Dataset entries
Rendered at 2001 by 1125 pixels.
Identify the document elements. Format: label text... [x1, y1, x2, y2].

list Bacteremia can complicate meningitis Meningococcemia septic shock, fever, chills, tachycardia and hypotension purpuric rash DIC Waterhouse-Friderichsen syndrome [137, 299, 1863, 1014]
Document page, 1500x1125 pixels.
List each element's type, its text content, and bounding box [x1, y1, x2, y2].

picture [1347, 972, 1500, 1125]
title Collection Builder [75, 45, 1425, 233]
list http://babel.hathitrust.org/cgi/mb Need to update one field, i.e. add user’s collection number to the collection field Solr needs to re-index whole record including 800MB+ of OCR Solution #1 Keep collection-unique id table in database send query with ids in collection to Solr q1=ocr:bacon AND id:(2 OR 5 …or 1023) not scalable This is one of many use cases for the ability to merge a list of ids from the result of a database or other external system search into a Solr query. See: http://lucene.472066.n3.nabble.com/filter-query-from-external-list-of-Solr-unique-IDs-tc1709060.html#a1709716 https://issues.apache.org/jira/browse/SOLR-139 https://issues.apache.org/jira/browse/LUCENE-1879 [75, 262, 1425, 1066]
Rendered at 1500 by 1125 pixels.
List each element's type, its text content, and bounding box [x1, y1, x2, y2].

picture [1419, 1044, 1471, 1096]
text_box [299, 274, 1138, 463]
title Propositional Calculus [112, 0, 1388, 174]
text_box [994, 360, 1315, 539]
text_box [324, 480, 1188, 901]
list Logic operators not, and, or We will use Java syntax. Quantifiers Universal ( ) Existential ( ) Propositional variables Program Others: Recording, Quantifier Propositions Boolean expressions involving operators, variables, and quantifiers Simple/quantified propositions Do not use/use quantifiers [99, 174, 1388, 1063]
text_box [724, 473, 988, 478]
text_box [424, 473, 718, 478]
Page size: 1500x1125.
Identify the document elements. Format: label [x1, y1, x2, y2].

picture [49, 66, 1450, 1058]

**PROBLEM TO SOLVE**. Write out every line from the entries where "Rendered" appears.

**TASK RESULT**.
Rendered at 2001 by 1125 pixels.
Rendered at 1500 by 1125 pixels.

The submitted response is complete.